DE-Sen: While everyone's still abuzz about last night's poll numbers, there's some other DE-Sen news worth reporting. For one, the NRA endorsed Christine O'Donnell. For another, so did Sen. Jim DeMint, Kingmaker of Loons. For yet another, Sarah Palin recorded a robocall for O'Donnell, playing up their shared sense of victimhood.
Meanwhile, The Hill says that the Tea Party Express has spent some $300K on radio and TV ads on O'Donnell's behalf, but it's a little hard to double-check that since TPX's FEC filings seem to use, shall we say, "new math." Finally, a reporter asked Mike Castle if he'd pursue an independent bid if he lost the primary. (DE's laws are apparently similar to Alaska's in this regard.) Castle was surprisingly non-committal, saying he'd "have to give it thought."
GA-Sen: Big Dog Alert (retroactive)! Bill Clinton was in Atlanta late last week to do a fundraiser for Labor Comm'r Michael Thurmond, the Dem senate nominee challenging GOPer Johnny Isakson. Thurmond, as you'd expect, was a big-time Hillary Clinton supporter.
IA-Sen: Chuck Grassley, making a play for the dirty old man vote, had this to say when asked why he didn't once look at opponent Roxanne Conlin during a recent debate:
"I wish you had told me because I would have been very happy to look at her. She's a very nice looking woman."
NH-Sen: The New Hampshire Union Leader has been combing through a batch of emails released by the NH attorney general's office pursuant to a freedom of information request, and they've turned up a doozy: Then-AG Kelly Ayotte used her official email account to discuss campaign strategy with a guy who later became one of her consultants. In better news for Ayotte, Sarah Palin recorded a robocall for her, too (see DE-Sen item above), but man is this imagery getting crazy: She calls Ayotte a "Granite Grizzly." Zuh? Anyhow, Jim DeMint's also decided to get involved here (again, see DE-Sen), endorsing surging wingnut Ovide Lamontagne.

■ ■ ■ ■ ■

§ Description of the task: Please pick up the Senate campaign roundup above after its last sentence and carry it on in the same voice.

■ ■ ■ ■ ■

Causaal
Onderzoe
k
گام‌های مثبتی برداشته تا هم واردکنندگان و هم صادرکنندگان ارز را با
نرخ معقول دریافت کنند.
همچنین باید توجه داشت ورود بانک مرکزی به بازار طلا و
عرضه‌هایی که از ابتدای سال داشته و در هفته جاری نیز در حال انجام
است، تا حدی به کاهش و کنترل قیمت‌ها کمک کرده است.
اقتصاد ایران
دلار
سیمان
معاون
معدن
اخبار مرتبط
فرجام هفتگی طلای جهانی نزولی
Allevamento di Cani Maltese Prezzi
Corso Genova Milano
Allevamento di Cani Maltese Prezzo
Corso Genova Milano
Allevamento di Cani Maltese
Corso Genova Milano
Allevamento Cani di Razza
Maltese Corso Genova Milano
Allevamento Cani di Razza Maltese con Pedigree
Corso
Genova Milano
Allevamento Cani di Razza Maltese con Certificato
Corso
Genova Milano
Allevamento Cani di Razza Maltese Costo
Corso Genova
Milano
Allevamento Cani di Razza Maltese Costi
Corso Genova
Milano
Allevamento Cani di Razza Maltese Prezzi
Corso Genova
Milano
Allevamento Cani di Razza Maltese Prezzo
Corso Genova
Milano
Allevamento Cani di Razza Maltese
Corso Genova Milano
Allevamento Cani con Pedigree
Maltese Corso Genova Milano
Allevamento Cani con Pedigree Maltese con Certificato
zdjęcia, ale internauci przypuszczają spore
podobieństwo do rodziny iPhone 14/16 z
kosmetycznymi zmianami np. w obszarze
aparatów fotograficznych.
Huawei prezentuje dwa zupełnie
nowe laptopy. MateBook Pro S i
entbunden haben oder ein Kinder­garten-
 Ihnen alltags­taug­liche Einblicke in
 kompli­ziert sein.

■ ■ ■ ■ ■

§ Output of the task:
NV-Sen: Jon Ralston has the complete tick-tock on how he got Harry Reid and Sharron Angle to agree to a debate on his show - only to have Angle, in a spasm of campaign dysfunction, pull out, despite being the one to throw down the challenge to Reid in the first place.
AK-Gov: Anchorage attorney Bill Walker, who drew about 30% in his primary against Gov. Sean Parnell (thanks to $300K in self-funding), says he's still waiting to see if either the Alaskan Independence Party or Libertarian Party candidates withdraw from the race. If there's a drop-out by Wednesday, Walker could take that spot for the general election.
HI-Gov: A new robopoll by Aloha Vote (taken for online news service Civil Beat) shows ex-Rep. Neil Abercrombie beating Honolulu Mayor Mufi Hannemann by 48-31 in the Democratic primary. That's a pretty different picture from a Ward Research survey a few weeks ago which had Abercrombie leading just 49-44.
NY-Gov: It's been a long time since anyone has come out with any interesting statewide poll numbers in New York, but with just days to go before the primary, Siena has finally managed to surprise us (well, sorta): They show scuzzbucket businessman Carl Paladino in a dead heat with ex-Rep. Rick Lazio, trailing just 43-42. In mid-August, Lazio had a 43-30 lead, so this is all Paladino surge. The rest of the numbers (which test the senate races) are all meh - click the link if you want `em.
In other NY-Gov news, the Working Families Party decided to endorse Andrew Cuomo, and Cuomo - who had kept the WFP at arms' length for a long time - accepted. A federal investigation of the WFP was recently dropped, which seemingly helped smooth things. The party was in a very tough spot, though, as without Cuomo on their ballot spot, there was no real path for them to get the 50,000 votes they needed to avoid losing their ballot line. So I'm guessing there may be more to this story.
"John Salazar, it's time to come home," Tipton said as he opened the debate. "It's 9/11. Let's roll."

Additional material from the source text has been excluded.